The ubiquity of Antigonid coinage in Asia Minor indicates to Waterfield that trade thrived under Antigonus (141). To explain why so little evidence exists for the fighting between Ptolemaic and Antigonid forces in Attica during the 260s, he notes the standoff between Antigonus and the Ptolemaic general Patroclus around the walls of Athens, where "there was probably less action than the threat of action" (169). Since Antigonid garrisons surrounded Athens for most of the third century, Waterfield deduces from Athenian inscriptions chronicling the appointment of generals that "there may have been a prior intervention by Antigonus, which out of pride the Athenians omitted from the inscribed decree" (180). To explain Antigonus's alliance with the Aetolian Confederacy towards the end of his reign, he observes: "I can only think there was trouble on Macedon's northern borders, so that Antigonus was preoccupied in the last years of the 240s with repelling raids by the Dardanians and other tribes" since his successors grappled with the Dardanians shortly thereafter (199–200). We cannot verify any of these inferences, but Waterfield's guesswork represents a logical and welcome effort to reconstruct a poorly documented period in history.

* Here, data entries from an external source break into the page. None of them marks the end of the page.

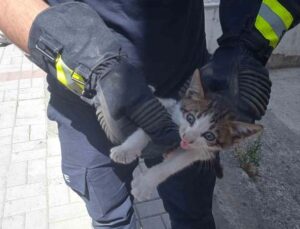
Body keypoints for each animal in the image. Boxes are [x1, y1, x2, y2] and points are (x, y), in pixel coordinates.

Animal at [109, 70, 262, 200]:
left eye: (209, 136)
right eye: (190, 118)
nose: (186, 138)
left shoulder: (203, 150)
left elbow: (175, 163)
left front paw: (144, 184)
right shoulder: (169, 111)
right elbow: (152, 124)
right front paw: (124, 150)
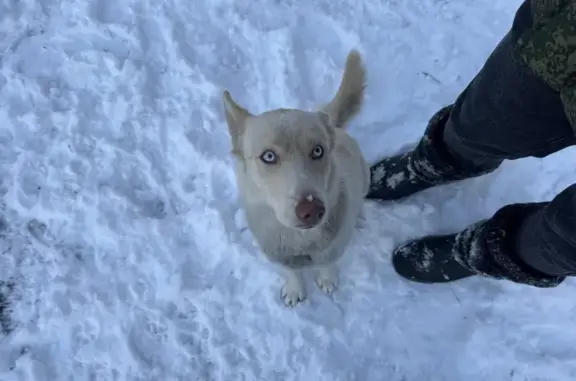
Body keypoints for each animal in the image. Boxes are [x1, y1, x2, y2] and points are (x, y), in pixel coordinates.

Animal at [220, 48, 368, 306]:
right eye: (268, 156)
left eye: (318, 150)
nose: (311, 209)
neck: (300, 240)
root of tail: (331, 121)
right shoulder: (279, 255)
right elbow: (291, 273)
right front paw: (294, 289)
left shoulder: (333, 249)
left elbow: (328, 264)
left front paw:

Though chap. 1's rapid survey of names and places succeeds in evoking the chaos of the wars between Alexander's successors, Waterfield's tactic of immersing readers in the time does not spare the general reader. The following, on the disarray that reigned in the early third century is a case in point: "Arsinoe, a daughter of Ptolemy, came out on top, and Agathocles, Lysimachus' son by Nicaea, the daughter of Antipater, the former viceroy of Macedon (and therefore a cousin of Antigonus), was assassinated" (36). Eventually, the vigor of Waterfield's narrative style asserts itself. Use of the first person and scattered English expressions will help engage his readers, as when he notes that the Aetolian Confederacy allowed Ptolemaic Egyptians to "jump the queue" when consulting the Delphic oracle (131). Though Waterfield's political allusions are a bit on-the-nose—Agis, a Lacedaimonian reformer, "believed that Sparta could be great again" (204), and Antigonus's "subjects did not take kindly to too much trumpery" (210)— readers of all backgrounds will profit from studying his latest book.